To close, people have asked why we don’t just ignore all the unused space on the SSD to start with. The challenge is, that writes on the SSD get scattered all over the place – there’s no way of tracking them down, and remember, when you overwrite a sector on an SSD, you are in fact writing a new sector somewhere else. Since we want to make sure that any data on the drive prior to encryption is also protected, we have to make sure we touch all the storage. We don’t want someone to be able to disassemble the SSD, dump the memory and find a copy of some very sensitive data on your encrypted drive.
Great News and write up. Looking forward to what the future brings with the McAfee/Intel relationship. Not just for encryption but also other endpoint software based security products. Thanks for engaging so quickly and sharing.
This doesn’t make sense. When SSD completes FDE, all space r consider used.

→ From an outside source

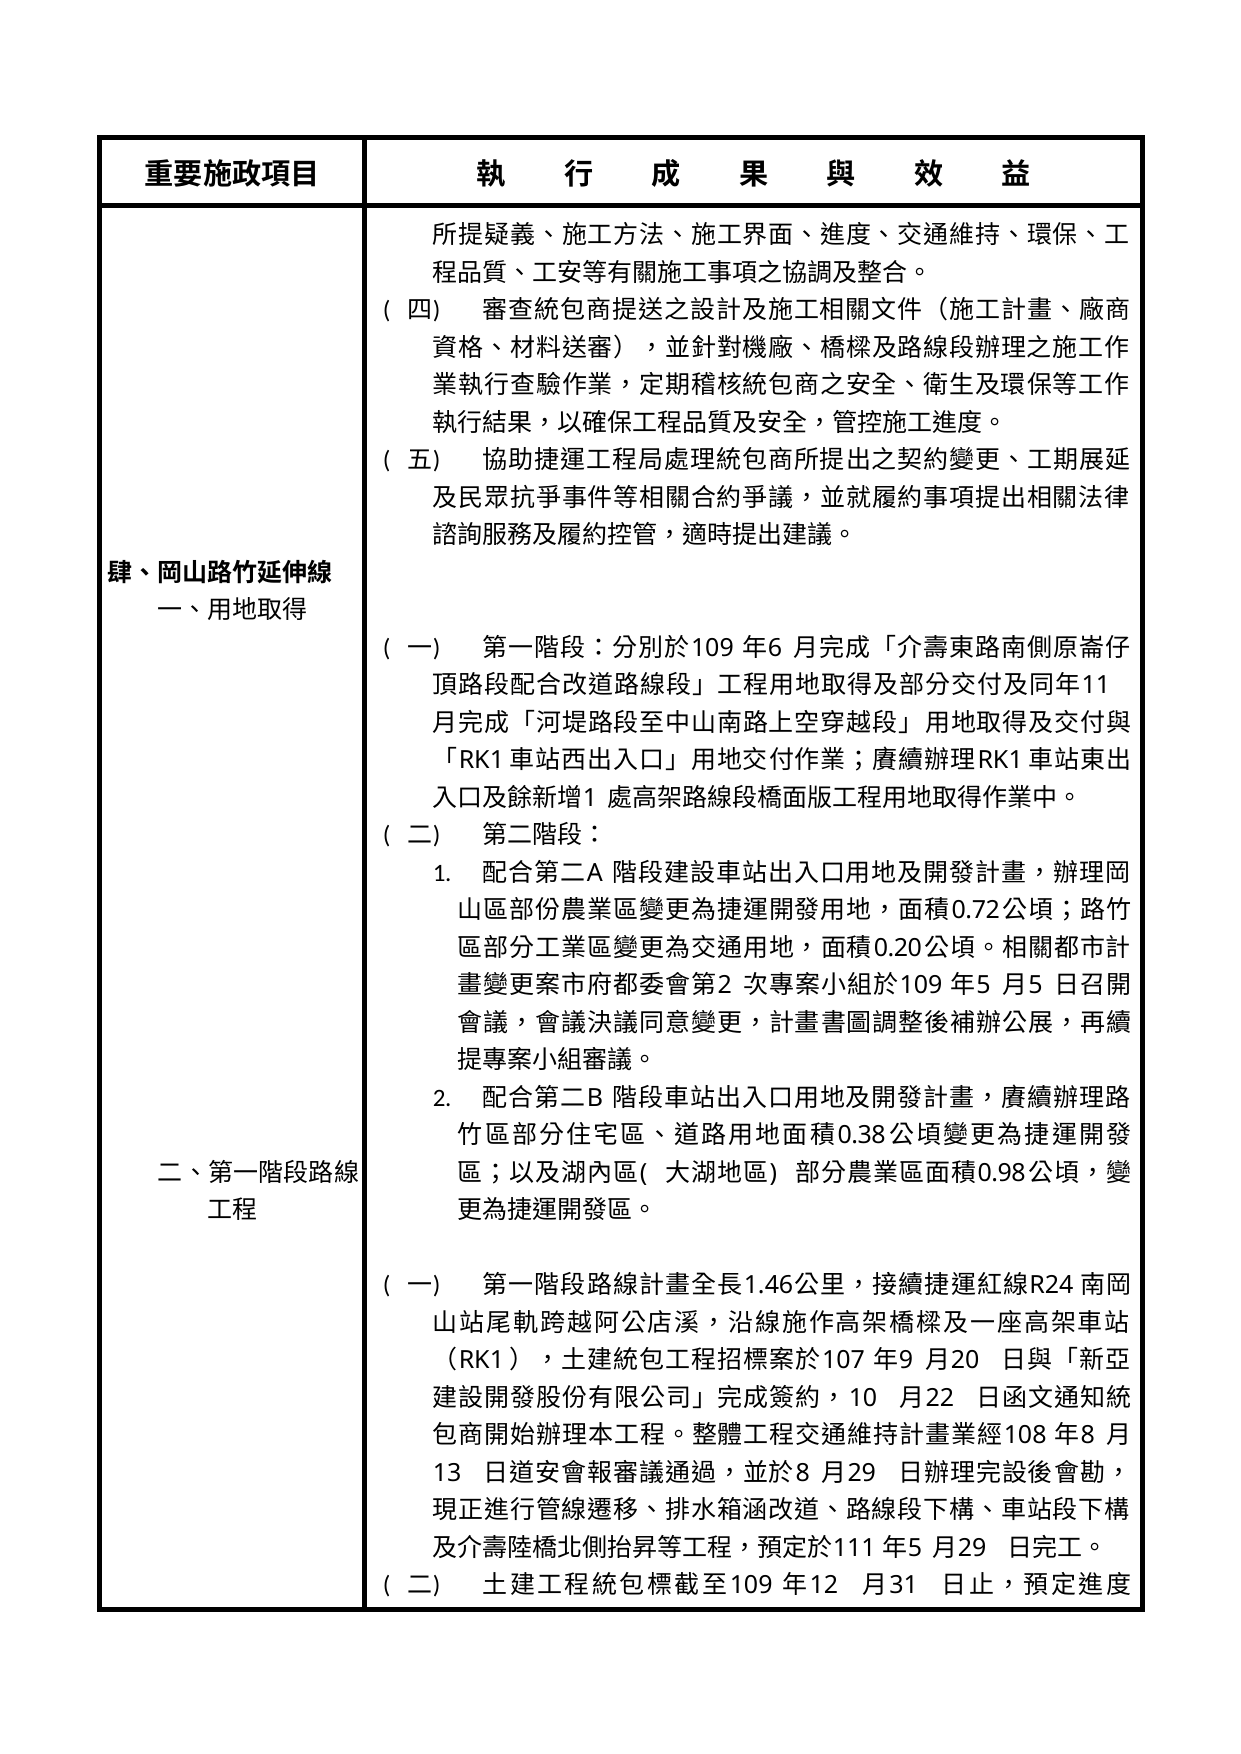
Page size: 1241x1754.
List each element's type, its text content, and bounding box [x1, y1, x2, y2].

Trim will not be able to clear free space.
You misunderstand Trim and encryption I think Jjerry – although FDE writes to all the space, it’s not “used” by any files or data – the free space on the drive before and after encryption is the same, so Trim can tell the Drive to deallocate the sectors which (though encrypted) don’t contain any data and put them back into the free pool.
SSD’s with Sandforce controllers have Garbage collection that replaces TRIM. Also A lot of drives reserved space for garbage collection which makes filling the entire drive having zero impact on performance. OWC SSDs do that.
Thats what I thought as well, but encryption of sectors does not create “garbage” as far as the drive is concerned – a write to a sector by the file system, and a write by encryption are equally valid things at the drive level. That’s why an external “rationalization” is required.
As for spare space for garbage, no drive has enough to cover the case of full disk encryption. You’d need more space in the garbage block than the storage capacity of the unit.
So does Endpoint Encryption pass the Trim command through to the drive during normal operation for modern OS’s? If so, then it seems that the performance degradation of “full” SSDs would be much reduced.
Trim comes from the file system driver, so it’s not something products like eepc see or have any influence over.